Dead of Winter (The Arcana Chronicles #3)(53)



Like watching a train wreck in slow motion, I followed the blood’s course as it ran and ran. It met the stream, swept away by the current, as if the plague sensed new victims downriver.

How many more humans could we lose?

The sick raised their contorted arms toward me. Wordlessly begging, they offered their hands—fingers splayed wide, bent at odd angles.

Like twigs.

The men made no move to attack, just beseeched with bleeding eyes, yelling between spasms. They wanted me to end their suffering.

Could I? Could I curb the spread? My glyphs stirred—as if my powers had been awaiting a purpose like this.

Tears welled as realization hit me. Power is your burden. This was what Matthew had meant.

These men would die in agony, or they would die now. Either way, they were as good as gone. As I had with Tad, I could make them sleep, never to wake.

A peaceful death.

The wind blew in my favor.

Jack and Aric had made the ridge. They’d both asked me not to do this, had agreed it was a bad idea.

“Evie, come on!” Jack called.

Some tiny, vanishing part of me needed to keep the peace with them. To not rock the boat. To fall in line with what the boys wanted and expected of me.

Then I remembered that the Empress of all Arcana wore a crown for a reason.

The red witch whispered, Demeter withholds viciously—and gives lavishly. GIVE.

I spurred the mare, forcing my way past this crowd. They wailed when they believed that I couldn’t—or wouldn’t—help them. Some crawled after my horse. The sound reached a tumult.

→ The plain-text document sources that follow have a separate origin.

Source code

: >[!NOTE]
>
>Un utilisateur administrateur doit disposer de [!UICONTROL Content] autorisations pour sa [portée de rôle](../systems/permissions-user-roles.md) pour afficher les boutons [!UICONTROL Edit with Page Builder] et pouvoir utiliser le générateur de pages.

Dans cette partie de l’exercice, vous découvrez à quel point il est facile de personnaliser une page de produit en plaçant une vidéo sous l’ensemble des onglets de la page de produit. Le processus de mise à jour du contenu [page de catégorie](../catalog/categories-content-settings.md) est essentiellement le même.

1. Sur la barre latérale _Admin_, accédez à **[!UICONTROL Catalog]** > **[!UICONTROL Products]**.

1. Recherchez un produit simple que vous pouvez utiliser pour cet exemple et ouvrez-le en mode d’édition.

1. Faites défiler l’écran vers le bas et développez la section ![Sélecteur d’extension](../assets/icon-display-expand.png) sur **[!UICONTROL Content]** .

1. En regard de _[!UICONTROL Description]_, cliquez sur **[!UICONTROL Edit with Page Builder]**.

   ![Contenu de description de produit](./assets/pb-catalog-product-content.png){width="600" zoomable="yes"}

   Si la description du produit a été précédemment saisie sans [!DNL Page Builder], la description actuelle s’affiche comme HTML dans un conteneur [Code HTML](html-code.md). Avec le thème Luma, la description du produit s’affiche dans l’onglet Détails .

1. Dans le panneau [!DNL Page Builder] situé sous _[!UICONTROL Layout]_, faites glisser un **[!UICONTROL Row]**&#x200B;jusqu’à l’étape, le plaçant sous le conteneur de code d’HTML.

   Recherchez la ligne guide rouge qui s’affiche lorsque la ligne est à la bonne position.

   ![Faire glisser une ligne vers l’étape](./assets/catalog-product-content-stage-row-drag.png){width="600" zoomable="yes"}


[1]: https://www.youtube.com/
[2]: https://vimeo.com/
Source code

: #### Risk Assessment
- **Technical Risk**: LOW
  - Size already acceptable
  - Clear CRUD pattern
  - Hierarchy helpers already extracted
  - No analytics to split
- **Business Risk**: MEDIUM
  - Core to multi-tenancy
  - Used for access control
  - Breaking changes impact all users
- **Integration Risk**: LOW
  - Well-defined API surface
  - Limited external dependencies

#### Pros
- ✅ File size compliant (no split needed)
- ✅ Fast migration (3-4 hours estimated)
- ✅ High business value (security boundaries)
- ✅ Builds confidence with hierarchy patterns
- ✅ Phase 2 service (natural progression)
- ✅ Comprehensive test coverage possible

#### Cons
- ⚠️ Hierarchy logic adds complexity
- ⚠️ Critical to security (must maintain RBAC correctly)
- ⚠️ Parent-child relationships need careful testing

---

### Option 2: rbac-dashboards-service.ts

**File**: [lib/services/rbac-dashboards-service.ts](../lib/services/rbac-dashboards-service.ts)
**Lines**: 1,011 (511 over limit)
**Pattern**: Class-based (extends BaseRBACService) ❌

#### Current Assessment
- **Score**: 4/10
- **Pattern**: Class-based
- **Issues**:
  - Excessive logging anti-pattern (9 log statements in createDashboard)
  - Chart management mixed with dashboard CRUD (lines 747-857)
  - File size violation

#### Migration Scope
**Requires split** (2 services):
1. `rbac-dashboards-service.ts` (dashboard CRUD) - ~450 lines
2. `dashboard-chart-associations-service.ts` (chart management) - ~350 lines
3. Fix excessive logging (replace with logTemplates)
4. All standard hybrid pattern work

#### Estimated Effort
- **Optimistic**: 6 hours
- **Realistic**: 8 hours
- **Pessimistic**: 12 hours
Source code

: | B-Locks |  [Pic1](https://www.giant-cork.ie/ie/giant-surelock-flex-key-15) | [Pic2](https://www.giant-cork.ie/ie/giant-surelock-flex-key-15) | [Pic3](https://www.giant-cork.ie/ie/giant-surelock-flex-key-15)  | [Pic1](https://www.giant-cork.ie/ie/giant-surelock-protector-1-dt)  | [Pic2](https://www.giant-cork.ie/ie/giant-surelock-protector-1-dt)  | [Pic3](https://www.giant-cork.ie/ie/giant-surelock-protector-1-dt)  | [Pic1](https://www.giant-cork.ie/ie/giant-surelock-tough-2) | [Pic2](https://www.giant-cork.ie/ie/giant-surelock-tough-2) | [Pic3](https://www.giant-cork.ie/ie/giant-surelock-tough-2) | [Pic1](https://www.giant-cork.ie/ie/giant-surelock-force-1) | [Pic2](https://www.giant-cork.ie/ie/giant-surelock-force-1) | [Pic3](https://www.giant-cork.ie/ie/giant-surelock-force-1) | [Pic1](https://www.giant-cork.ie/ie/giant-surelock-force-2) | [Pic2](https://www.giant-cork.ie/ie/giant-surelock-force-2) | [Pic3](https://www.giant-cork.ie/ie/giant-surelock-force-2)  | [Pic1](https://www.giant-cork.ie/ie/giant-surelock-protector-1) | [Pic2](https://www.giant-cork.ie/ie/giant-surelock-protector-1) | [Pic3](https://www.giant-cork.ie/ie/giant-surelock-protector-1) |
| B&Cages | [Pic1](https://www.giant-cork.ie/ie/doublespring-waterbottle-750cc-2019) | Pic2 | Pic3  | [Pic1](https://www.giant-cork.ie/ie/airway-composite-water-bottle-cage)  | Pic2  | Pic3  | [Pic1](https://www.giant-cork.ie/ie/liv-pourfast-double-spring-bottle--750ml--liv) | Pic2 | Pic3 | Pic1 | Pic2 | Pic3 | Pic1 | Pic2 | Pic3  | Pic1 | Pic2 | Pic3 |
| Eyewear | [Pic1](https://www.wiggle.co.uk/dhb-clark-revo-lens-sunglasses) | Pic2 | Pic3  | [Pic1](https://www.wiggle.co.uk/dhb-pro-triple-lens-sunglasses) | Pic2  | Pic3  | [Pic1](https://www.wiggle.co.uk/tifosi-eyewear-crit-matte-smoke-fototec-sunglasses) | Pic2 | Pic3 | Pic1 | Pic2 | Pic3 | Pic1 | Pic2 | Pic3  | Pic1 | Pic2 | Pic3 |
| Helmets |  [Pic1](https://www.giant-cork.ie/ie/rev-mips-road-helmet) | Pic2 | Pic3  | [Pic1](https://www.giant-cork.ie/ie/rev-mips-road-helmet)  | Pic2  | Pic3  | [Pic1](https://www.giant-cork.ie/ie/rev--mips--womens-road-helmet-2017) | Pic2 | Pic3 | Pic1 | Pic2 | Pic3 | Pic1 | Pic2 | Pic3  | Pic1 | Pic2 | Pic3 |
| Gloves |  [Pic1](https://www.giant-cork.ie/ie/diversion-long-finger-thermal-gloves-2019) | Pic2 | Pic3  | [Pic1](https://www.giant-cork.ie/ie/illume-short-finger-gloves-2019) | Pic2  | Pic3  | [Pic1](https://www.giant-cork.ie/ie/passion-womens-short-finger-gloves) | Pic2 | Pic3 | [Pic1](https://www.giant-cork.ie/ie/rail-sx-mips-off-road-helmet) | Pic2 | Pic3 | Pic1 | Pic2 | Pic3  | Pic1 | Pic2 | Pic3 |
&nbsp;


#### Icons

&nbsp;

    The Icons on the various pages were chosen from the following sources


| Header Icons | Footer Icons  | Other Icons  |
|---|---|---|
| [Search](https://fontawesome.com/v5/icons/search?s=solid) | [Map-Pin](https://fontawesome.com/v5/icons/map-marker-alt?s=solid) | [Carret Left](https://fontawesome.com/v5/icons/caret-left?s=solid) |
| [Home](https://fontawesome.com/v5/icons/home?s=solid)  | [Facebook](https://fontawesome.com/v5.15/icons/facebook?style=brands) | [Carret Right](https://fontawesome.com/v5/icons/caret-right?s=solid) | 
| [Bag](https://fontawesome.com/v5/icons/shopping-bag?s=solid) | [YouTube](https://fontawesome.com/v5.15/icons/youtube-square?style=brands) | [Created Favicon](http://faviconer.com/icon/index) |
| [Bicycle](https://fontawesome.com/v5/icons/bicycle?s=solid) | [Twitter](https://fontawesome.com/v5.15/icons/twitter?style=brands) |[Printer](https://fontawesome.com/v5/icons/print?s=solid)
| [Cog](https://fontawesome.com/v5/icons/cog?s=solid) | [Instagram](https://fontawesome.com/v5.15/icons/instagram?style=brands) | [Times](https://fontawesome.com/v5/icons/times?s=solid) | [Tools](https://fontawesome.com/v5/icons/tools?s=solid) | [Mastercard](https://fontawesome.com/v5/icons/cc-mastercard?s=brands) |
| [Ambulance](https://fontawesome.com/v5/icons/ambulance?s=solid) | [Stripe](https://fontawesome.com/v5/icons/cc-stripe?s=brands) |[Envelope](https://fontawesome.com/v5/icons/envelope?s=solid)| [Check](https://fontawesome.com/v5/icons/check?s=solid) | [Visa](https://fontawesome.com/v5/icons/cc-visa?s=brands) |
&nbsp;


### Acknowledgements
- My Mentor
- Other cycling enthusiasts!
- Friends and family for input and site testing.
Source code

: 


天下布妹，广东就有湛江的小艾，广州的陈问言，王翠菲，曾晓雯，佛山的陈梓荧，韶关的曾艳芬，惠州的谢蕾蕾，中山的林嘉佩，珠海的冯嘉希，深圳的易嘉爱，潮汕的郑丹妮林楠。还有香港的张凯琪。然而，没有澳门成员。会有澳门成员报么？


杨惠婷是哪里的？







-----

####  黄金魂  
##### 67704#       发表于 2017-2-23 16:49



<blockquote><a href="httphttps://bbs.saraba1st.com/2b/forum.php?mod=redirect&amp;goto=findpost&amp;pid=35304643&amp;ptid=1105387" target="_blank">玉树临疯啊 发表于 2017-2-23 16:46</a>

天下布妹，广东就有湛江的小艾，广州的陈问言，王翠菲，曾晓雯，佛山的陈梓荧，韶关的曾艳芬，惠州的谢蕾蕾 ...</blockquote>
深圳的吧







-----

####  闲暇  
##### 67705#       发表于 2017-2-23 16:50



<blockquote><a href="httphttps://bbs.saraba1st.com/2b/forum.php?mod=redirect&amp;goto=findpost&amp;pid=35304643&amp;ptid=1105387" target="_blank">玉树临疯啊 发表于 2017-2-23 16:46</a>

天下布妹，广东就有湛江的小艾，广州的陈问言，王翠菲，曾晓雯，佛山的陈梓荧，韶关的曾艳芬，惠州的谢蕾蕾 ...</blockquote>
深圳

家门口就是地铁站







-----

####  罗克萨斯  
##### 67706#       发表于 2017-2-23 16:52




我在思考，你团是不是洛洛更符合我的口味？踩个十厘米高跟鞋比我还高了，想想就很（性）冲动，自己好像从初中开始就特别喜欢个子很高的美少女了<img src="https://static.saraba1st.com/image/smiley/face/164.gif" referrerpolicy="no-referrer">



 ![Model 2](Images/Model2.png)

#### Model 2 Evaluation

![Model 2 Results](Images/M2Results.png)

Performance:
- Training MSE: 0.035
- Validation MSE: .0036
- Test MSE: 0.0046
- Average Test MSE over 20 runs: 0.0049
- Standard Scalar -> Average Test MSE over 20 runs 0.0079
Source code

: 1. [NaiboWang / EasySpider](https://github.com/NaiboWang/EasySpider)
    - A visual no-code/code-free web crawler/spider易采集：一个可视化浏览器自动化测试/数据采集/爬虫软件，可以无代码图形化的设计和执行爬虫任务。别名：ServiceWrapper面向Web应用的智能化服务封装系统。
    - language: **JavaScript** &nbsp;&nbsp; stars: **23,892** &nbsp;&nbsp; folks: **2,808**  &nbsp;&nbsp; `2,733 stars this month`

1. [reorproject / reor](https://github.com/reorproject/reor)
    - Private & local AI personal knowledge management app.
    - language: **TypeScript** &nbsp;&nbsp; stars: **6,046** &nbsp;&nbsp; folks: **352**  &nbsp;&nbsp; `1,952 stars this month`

I removed a glove. I rolled up my sleeve, uncovering my golden glyphs. The last time I’d pulled from my spore glyph, I’d only intended to make soldiers sleep.

Now I filled my hand with my most lethal poison. Tears spilling, I held up my flat palm and aimed it back.

Pursing my lips, I blew over my hand.

Blowing a kiss.

I turned away when the closest men’s lids grew heavy. Staring straight ahead, silently crying, I rode on. Behind me, my poison spread outward like the wave of a detonation.

The din ebbed until I could hear bodies collapse. A last echo of their moans. A stray whimper here and there.

Then silence. In my wake, I’d left a mass of bodies. Power was my burden.

It weighed as much as a crown of stars.

When I reached the ridge, Jack’s brows drew together; Aric’s gleaming eyes narrowed. But I didn’t care if they were angry.

Jack surprised me by saying, “Now that it’s done, I’m glad. You cauterized a wound and saved countless more.”

I pulled my glove back on. “All right, let’s hear it, Aric.”

“As the mortal said, it’s done. Empress, you delivered many from a short, wretched fate.” His tone was full of pride. “Sometimes a reaper is welcome.”

Jack frowned at him, as if he couldn’t reconcile this man with the indiscriminate murderer he imagined the knight to be.

Aric held his gaze. “Never deny the power of Death.”





27


DAY 376 A.F.

“This doan feel right,” Jack said from ahead, his bow at the ready. He was taking point along a rutted track inside another a narrow canyon. Aric rode beside me.

Since the colony yesterday, I’d spoken little to either of them. Last night, we’d sheltered in an old gas station, and I’d passed out the second I put my head down.

Despite the fact that we’d been threading the needle through a cluster of cannibal mines.

Now the three of us surveyed our surroundings. Or tried to. After endless miles on the road, the fog had thickened until we had to slow our pace. Jack rode just a dozen or so feet ahead, but I could barely make him out.

“All right, Reaper, you sensing anything?” Jack waited for us to catch up, then fell in on my other side.

Aric cocked his helmeted head. “A threat around the next corner.”

“You want to backtrack, you?”

“Once you’ve seen me in a real combat, you’ll know never to ask me that again.”

And the cutthroat competition continued!

“I said I’d sensed a threat, not an army,” Aric added, lowering his visor. “But if you’re anxious . . .”

“Just try to keep up, you.”

As we made our way around the corner, I peered into the murk. Something large loomed ahead. Had a tanker toppled over?

Electric spotlights flooded on, spearing the fog, paining my eyes. When my vision adjusted, I saw a bus parked across the road, sheet metal covering its sides. The words HUMAN TOLL were painted in red along the length of it. Atop it? A homemade gun turret. Someone had taken half of an old satellite dish, then carved out a slot for a really big gun.

Was that what Selena had called a fifty-cal? If one of those could eat into a mountain, it could cut us in two.

“Black hat chokepoint,” Jack muttered. “Fuckin’ slavers.”

A trio of them manned the top, one behind the turret and two more popping up their heads from behind a shield of corrugated steel. I couldn’t see the turret guy, but the others resembled each other with their freckled faces and long red hair sticking out from their caps. Had to be brothers.

The bus didn’t stretch all the way to the sides of the ravine, so the slavers had strung rows of razor wire, coiled as high as my shoulders. Escape-proofing their chokepoint.